─── SUPPLIED ENTRIES

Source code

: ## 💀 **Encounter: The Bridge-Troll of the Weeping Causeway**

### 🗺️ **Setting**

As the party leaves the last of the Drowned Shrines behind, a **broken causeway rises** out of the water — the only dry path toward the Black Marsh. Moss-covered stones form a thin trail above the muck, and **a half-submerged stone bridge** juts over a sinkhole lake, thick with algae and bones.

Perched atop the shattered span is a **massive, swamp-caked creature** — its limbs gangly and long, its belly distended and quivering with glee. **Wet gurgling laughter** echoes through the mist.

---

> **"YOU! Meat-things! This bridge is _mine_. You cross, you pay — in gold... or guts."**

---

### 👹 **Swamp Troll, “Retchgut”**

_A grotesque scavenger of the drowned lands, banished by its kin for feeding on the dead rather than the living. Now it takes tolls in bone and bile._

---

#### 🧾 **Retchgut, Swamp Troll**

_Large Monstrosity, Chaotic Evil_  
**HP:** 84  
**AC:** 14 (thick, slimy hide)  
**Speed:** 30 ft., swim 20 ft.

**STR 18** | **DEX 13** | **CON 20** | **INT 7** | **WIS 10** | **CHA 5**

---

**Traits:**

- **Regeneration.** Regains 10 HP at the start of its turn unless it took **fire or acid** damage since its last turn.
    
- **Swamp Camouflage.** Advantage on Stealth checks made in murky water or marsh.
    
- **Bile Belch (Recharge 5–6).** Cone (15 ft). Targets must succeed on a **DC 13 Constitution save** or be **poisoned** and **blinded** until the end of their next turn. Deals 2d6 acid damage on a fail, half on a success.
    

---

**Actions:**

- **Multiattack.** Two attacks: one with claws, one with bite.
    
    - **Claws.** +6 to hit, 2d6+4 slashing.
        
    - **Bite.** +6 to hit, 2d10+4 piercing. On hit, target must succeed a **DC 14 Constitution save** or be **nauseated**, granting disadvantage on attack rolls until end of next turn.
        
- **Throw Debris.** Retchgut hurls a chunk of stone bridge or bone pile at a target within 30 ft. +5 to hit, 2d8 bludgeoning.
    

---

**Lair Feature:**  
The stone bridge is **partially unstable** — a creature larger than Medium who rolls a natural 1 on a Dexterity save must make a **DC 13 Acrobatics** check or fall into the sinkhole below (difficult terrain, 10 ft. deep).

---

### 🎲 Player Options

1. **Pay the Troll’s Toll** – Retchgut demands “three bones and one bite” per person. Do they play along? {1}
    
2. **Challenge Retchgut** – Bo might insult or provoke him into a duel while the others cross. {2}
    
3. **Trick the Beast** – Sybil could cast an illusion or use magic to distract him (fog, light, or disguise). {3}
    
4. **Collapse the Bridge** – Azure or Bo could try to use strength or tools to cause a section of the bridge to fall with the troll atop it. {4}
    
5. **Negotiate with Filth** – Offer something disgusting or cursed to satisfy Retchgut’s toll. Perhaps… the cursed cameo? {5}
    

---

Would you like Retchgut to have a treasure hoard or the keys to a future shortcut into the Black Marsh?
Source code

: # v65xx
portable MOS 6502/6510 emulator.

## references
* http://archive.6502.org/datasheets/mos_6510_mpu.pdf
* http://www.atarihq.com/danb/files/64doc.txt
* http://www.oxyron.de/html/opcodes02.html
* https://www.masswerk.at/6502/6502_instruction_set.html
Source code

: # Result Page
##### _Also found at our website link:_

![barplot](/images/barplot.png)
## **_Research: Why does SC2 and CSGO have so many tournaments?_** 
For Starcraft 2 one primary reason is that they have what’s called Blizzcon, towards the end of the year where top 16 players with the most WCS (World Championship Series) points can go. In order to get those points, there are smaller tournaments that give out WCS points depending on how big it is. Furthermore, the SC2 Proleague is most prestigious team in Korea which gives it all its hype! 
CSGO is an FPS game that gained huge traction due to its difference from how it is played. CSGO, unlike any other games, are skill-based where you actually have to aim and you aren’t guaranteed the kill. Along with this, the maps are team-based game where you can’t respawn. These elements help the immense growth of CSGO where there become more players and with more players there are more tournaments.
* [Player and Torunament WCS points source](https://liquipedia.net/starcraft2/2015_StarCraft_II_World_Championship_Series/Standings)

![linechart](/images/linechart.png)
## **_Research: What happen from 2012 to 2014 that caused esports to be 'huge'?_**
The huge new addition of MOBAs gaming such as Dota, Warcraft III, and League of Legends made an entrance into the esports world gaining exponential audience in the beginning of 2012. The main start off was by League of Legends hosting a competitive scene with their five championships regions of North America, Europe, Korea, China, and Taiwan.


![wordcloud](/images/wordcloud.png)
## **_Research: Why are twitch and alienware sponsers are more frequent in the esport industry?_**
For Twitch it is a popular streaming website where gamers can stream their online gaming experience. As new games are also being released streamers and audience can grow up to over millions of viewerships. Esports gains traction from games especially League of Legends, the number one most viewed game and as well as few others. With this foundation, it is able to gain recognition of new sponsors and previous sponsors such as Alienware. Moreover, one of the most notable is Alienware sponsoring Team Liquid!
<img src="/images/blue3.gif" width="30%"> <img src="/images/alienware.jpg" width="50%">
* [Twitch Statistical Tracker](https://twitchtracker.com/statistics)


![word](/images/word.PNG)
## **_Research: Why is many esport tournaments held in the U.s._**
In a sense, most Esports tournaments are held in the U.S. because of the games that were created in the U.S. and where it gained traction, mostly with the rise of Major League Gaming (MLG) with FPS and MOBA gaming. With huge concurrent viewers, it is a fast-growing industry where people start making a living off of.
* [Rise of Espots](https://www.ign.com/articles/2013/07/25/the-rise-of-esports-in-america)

──────

EXERCISE REQUIREMENTS
On how many lines above does the word "must" appear? Answer with that figure only.

REPLY TO THE EXERCISE
3